**What is asked**
Write a continuation of the court opinion on the commercial lease rent dispute, starting after its last sentence.

**Document passage**
########################################
Third District Court of Appeal State of Florida
Opinion filed May 15, 2024. Not final until disposition of timely filed motion for rehearing.
________________
No. 3D23-1120 Lower Tribunal No. 22-4658 ________________
5051 NW 37 Avenue Corp., et al., Appellants,
vs.
IES Sales and Service, LLC, et al., Appellees.
An Appeal from a non-final order from the Circuit Court for Miami-Dade County, Jose M. Rodriguez, Judge.
Darius Asly, for appellants.
Craig B. Shapiro, P.A., and Craig B. Shapiro, for appellees.
Before EMAS, SCALES and MILLER, JJ.
EMAS, J. INTRODUCTION
This action arises from a commercial lease and the alleged
nonpayment of rent. 5051 NW 37 Avenue Corp., and Green 36 LLC
(together, “Landlord”) challenge the trial court’s order denying their motion
for immediate default for possession based on the failure of IES Sales and
Services LLC, and Osniel Sanchez (together, “Tenant”) to timely pay rent
into the court’s registry as ordered by the trial court.
More specifically, the trial court ordered Tenant to pay monthly rent (of
$21,305.22) into the court registry “the first day of each month.” The trial
court made this oral pronouncement on Wednesday, April 26, 2023, and
entered the written order on Thursday, May 4. Tenant paid the full amount
due on Thursday, May 11, 2023. Despite Tenant’s undisputedly untimely
payment, the trial court denied Landlord’s motion.
On appeal, Landlord contends the trial court lacked discretion, under
section 83.232, Florida Statutes (2023), to deny the motion for immediate
default for possession. In response, Tenant contends the statute includes a
good cause exception and that there is evidence to support the trial court’s
exercise of discretion in this case. We reverse and remand for entry of a
default and writ of possession, and hold that, under the facts presented, the
trial court was without discretion to deny Landlord’s motion.
2 FACTS AND PROCEDURAL BACKGROUND
The relevant facts are largely undisputed: In 2020, Landlord leased its
property to Tenant IES Sales and Services, LLC and Osniel Sanchez. On
February 11, 2022, Landlord terminated the lease for failure to timely pay
rent in October, November and December 2021. Upon a notice declaring the
lease terminated, Tenant refused to surrender possession of the premises
to Landlord, who filed suit in March 2022 for unpaid rent, damages, and
possession of the premises.
In May 2022, Tenant responded to the suit by filing, inter alia, a motion
to determine rent and a motion to deposit rent into the court’s registry. During
the first year the lawsuit remained pending (March 2022-March 2023),
Tenant consistently paid rent to the Landlord.
On March 16, 2023, Landlord again served Tenant with a notice
declaring the lease terminated and demanding that Tenant surrender
possession of the premises by March 31, but on a new basis. This notice of
termination was based on Tenant’s purported failure to pay additional rent
due in the amount of $11,287.24. Such additional rent was based on a pass-
3 through real estate tax apportionment for 2022, as provided for under the
terms of the lease. 1
On March 27, 2023, Landlord filed a third amended complaint alleging
Tenant failed to pay the aforementioned additional rent due ($11,287.24).
########################################
**Information supplied**
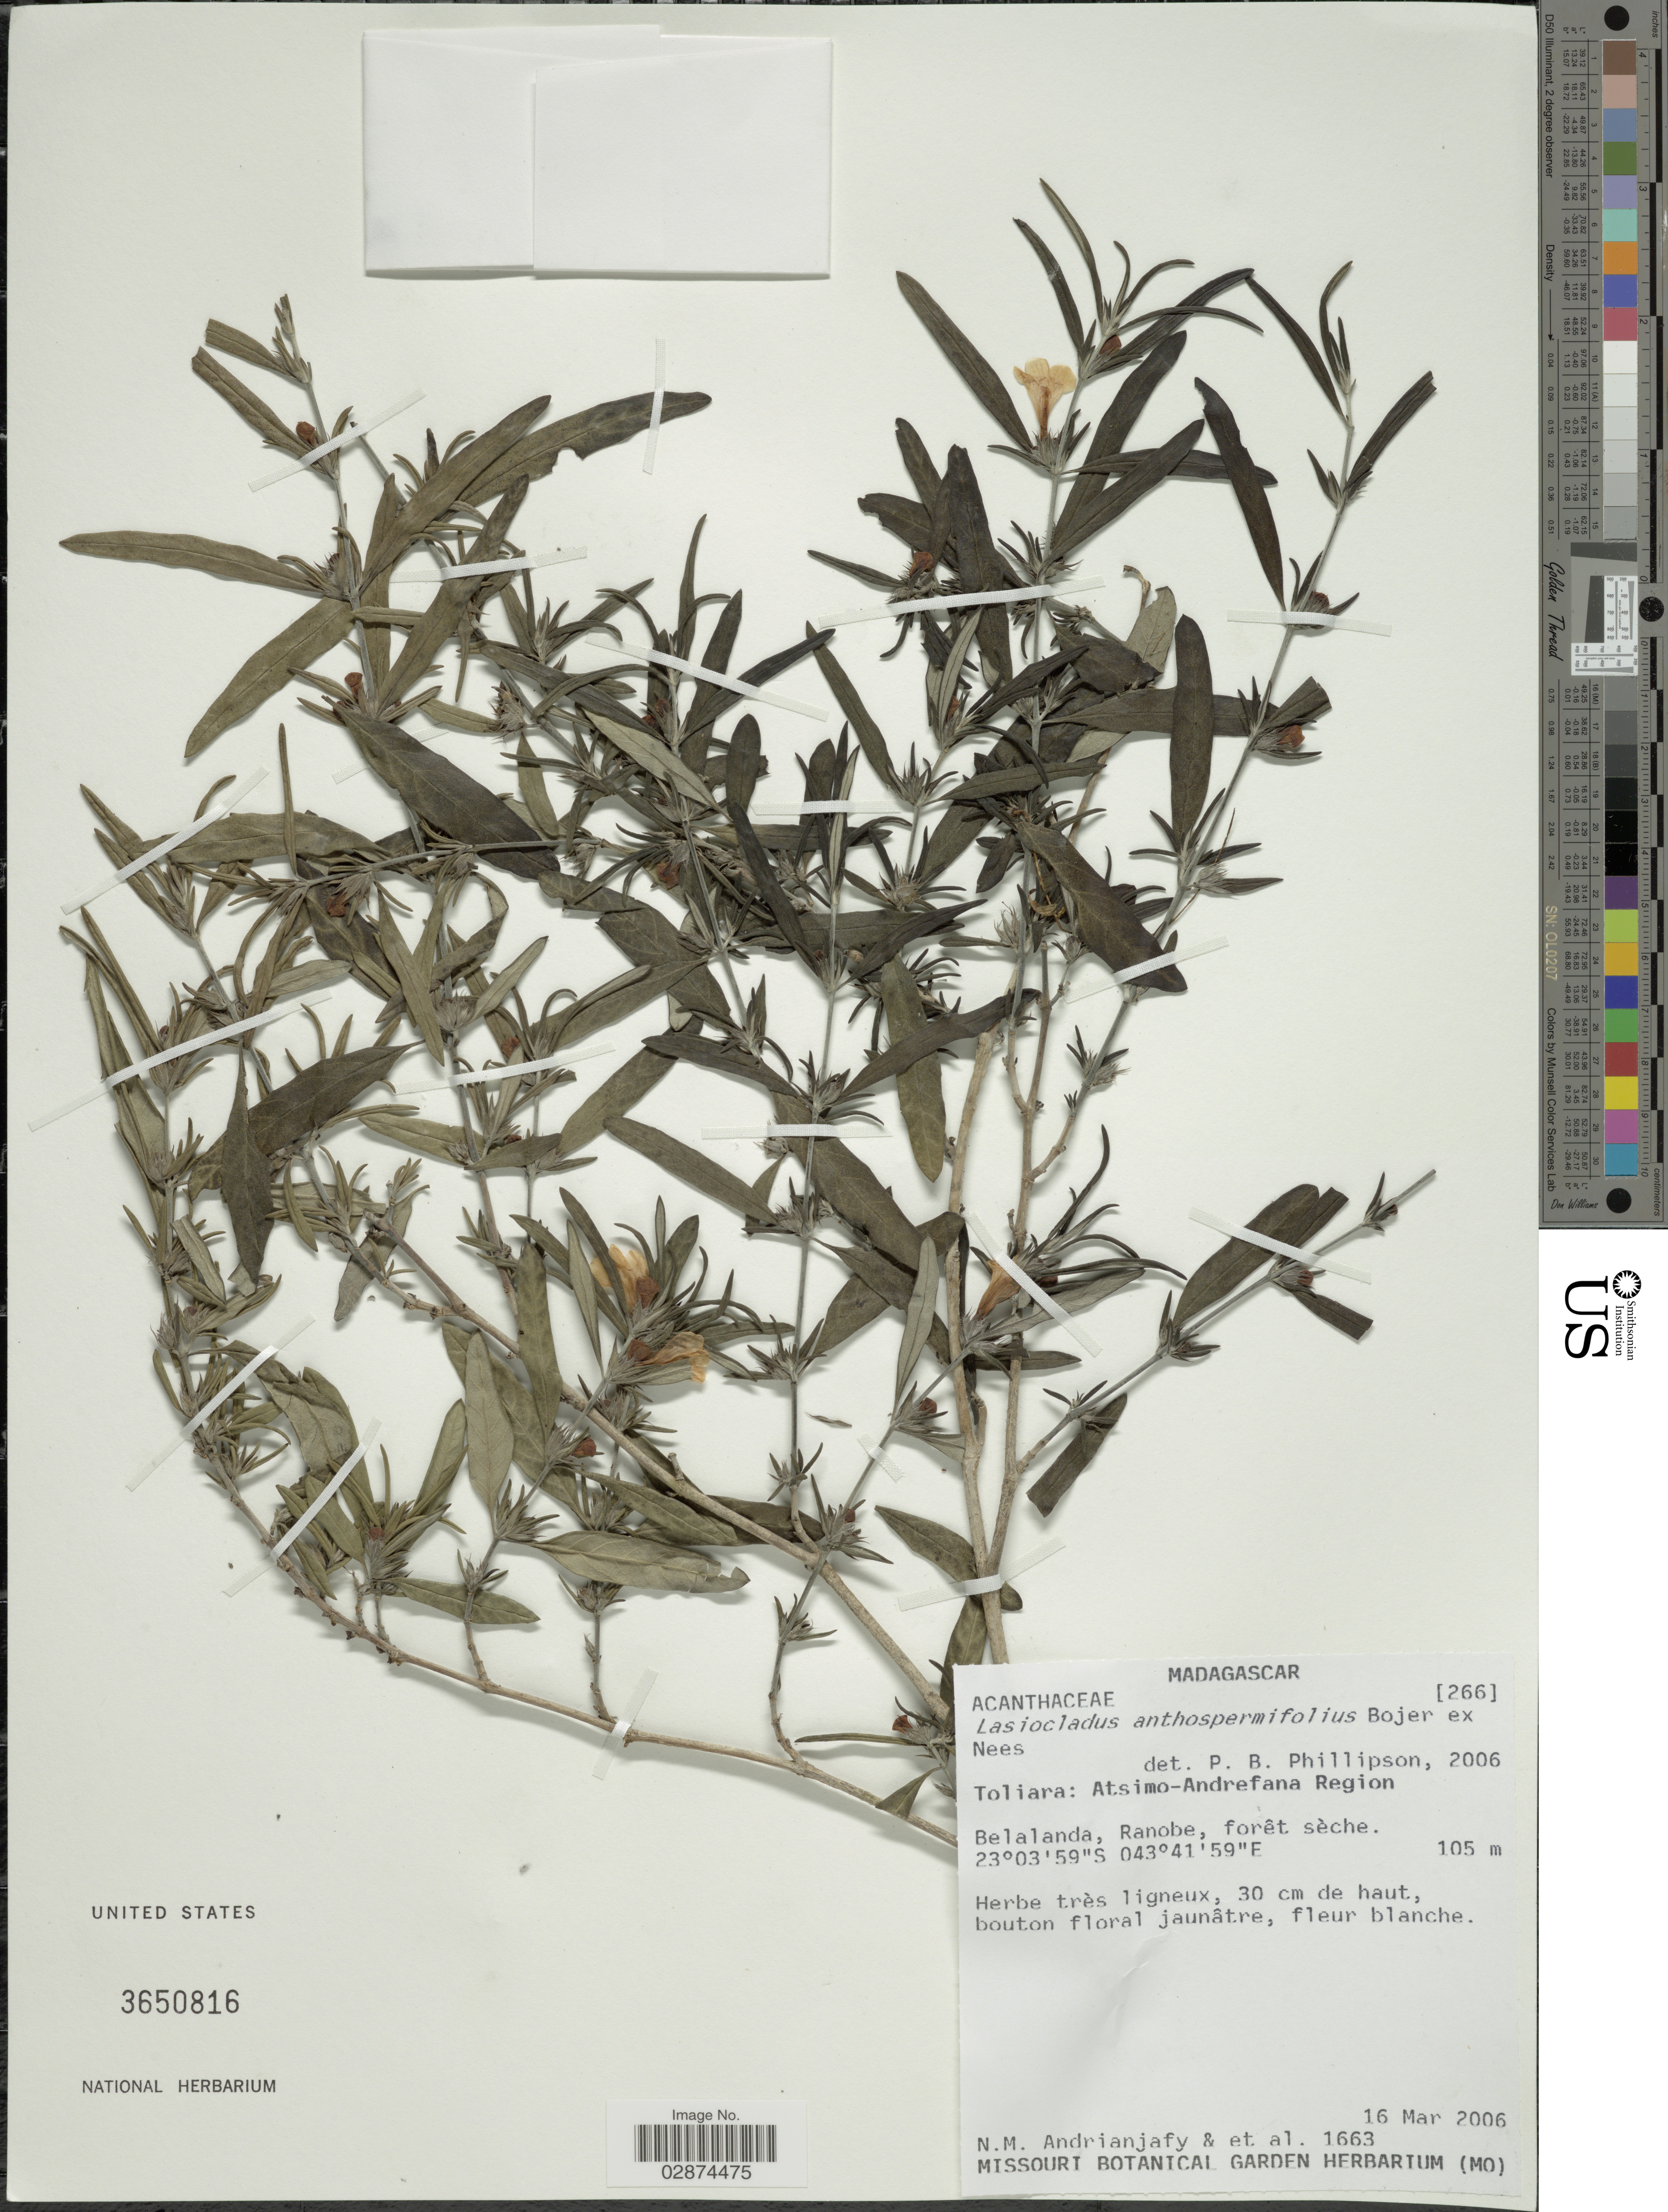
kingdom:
########################################
**Response below**
Tenant consistently disputed this amount, arguing the Landlord
miscalculated the pass-through real estate tax apportionment for 2022.
Tenant also asserted that Landlord terminated the rent Dropbox in April,
rendering it impossible to pay the monthly rent. As a result, Tenant
“voluntarily” paid the rent due into the court registry.
On April 14, 2023, Landlord moved for default and for default of
possession arguing, among other things, that Tenant had “neither raised
payment of rent as a defense nor deposited any rent into the court registry,”
meaning Landlord was entitled to a default judgment for possession.
Alternatively, Landlord requested the trial court order Tenant to “deposit
monthly rent into the court registry on or before the first day of each month,
as set forth in the complaint, pending resolution of this action.” Note that at
1 Article 7 of the lease, entitled “Operating Cost Pass Through,” provides the basis for the requested “Additional Rent.” Article 5.4 further provides: “Tenant agrees to pay Additional Rent upon demand by Landlord. Additional Rent is to be treated in the same manner as Rent hereunder, both in terms of the lien for Rent herein provided and in terms of the default provisions herein contained.”
4 this point, there was no such order requiring rent to be paid into the court
registry.
On April 26, 2023, the trial court held a hearing on Landlord’s motion.
Although a transcript of the proceedings is not included in the record on
appeal, it is undisputed that at the hearing the court granted Landlord’s
motion and ordered Tenant to deposit the monthly rent amount of $21,305.22
into the court registry on or before the first day of each month. A week later,
on May 4, the trial court entered its written order in accordance with its oral
pronouncement:
The Tenants must deposit twenty-one thousand three hundred five dollars and twenty-two cents ($21,305.22) into the court registry as monthly rent on or before the first day of each month.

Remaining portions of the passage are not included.